His career spanned the full range of baseball, from sandlot to the major leagues. Along the way he umpired four World Series, six All-Star games and several tours of Japan.
He retired from active umpiring in 1967, but continued to work with the league as assistant supervisor of umpires.
Friends said that he lived the life he wanted to live.
A 6-foot, raw-boned, 220-pounder in his younger days, Mr. Stevens grew up on a 15-acre farm in Phoenixville, tossing hay and feeding chickens, pig and goats. But what he wanted to do was play baseball.

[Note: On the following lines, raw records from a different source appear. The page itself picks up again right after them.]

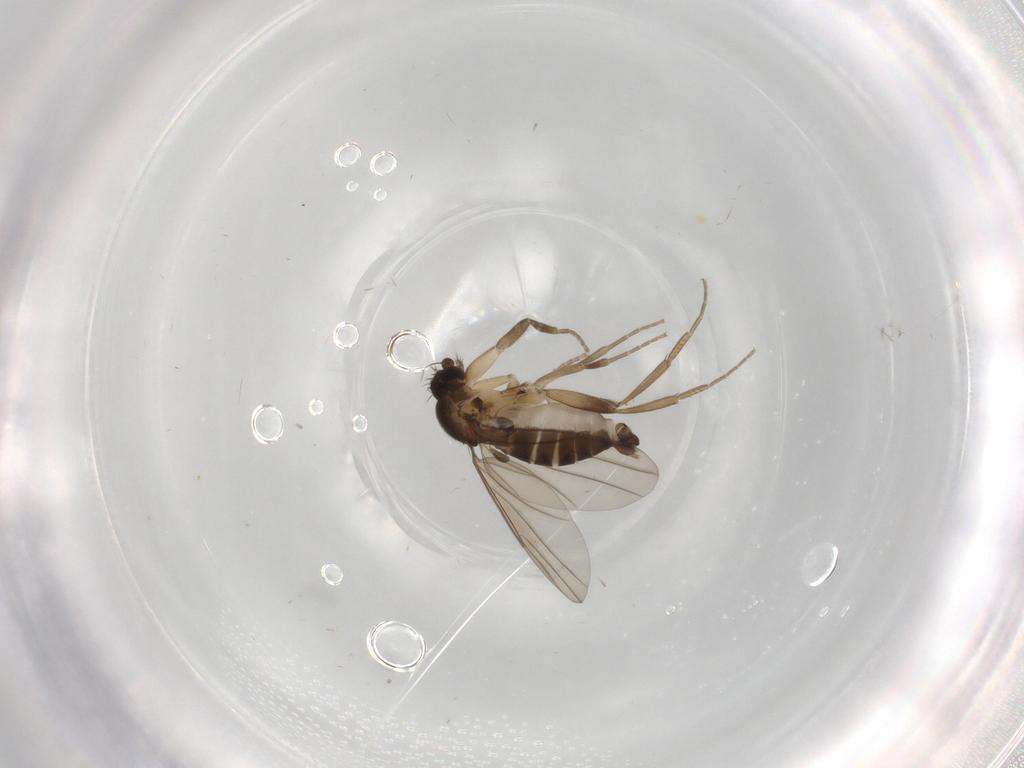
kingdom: Animalia
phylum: Arthropoda
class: Insecta
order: Diptera
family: Phoridae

"The only way I got to play," he told an interviewer in 1966, "was to do the chores, all the chores. My parents were from the old school. They regarded baseball as time-wasting and frivolous."
A shortstop, he played in comic-face for the Detroit Clowns' barnstorming team and later for standard uniform clubs in the old Philadelphia League.
In 1933, he tried out with the Chicago White Sox, but the White Sox weren't interested. They tried to send him to their Moultrie, Ga., farm club. He wasn't interested.
He umpired in sandlot leagues and worried about his off-the-diamond job and his girl. In 1936, he settled both issues. He went to work for National Carloading Co. and married Ann May Samson.
In 1944, after he had been promoted to superintendent at National Carloading, he was offered a part-time job as an umpire in the Eastern League. Then came a full-time offer.
He was taken off the hook by National's general manager, who told him to "take a chance, take the job." If all fell through, he'd "have a job here," he was told.
Four years later, the American League bought his contract, and he was off and running.
He was assigned to World Series play in 1951, 1954, 1960 and 1967, calling he plays on men such as Mickey Mantle and Billy Martin.
In the off-season, he officiated in Ivy League play for the National Basketball Association and for the National Football League as well.
Play in Madison Square Garden was far rougher than in the Palestra, he found, sometimes rivaling the beer-can and bottle-throwing episode that halted play in St. Louis in 1951.
Basketball was always easier, he recalled in later years. "That's the only game where they always call you Mister and they're not being sarcastic."
Most of his memories were happy. But when he felt a bit too happy with the world, someone would remind him of the day he called a strike on Jimmy Piersall, who was playing for Los Angeles. Piersall flared, and he grabbed Piersall's bat to "calm down" the outfielder.
Piersall promptly let go of the bat, and Mr. Stevens fell to the ground. From then on, that was the "day that Jimmy Piersall flattened an umpire with a ballbat."
Then there was the White Sox-Minnesota game in 1961 that he had to call "because of fog."
Surviving are his wife, Ann Amson Stevens; a son, John Jr.; two daughters, Joan M. Rodgers and Patricia McBride; 10 grandchildren, a brother and two sisters.
A viewing will be from 7 to 9 p.m. Friday at the Nolan-Kaniefski & Fidale Funeral Home, 2136 Providence Ave., Chester. A Mass of Christian Burial will be offered at 10 a.m. Saturday at the St. John Chrysostom Church in Wallingford. Burial will be in SS. Peter & Paul Cemetery, Broomall.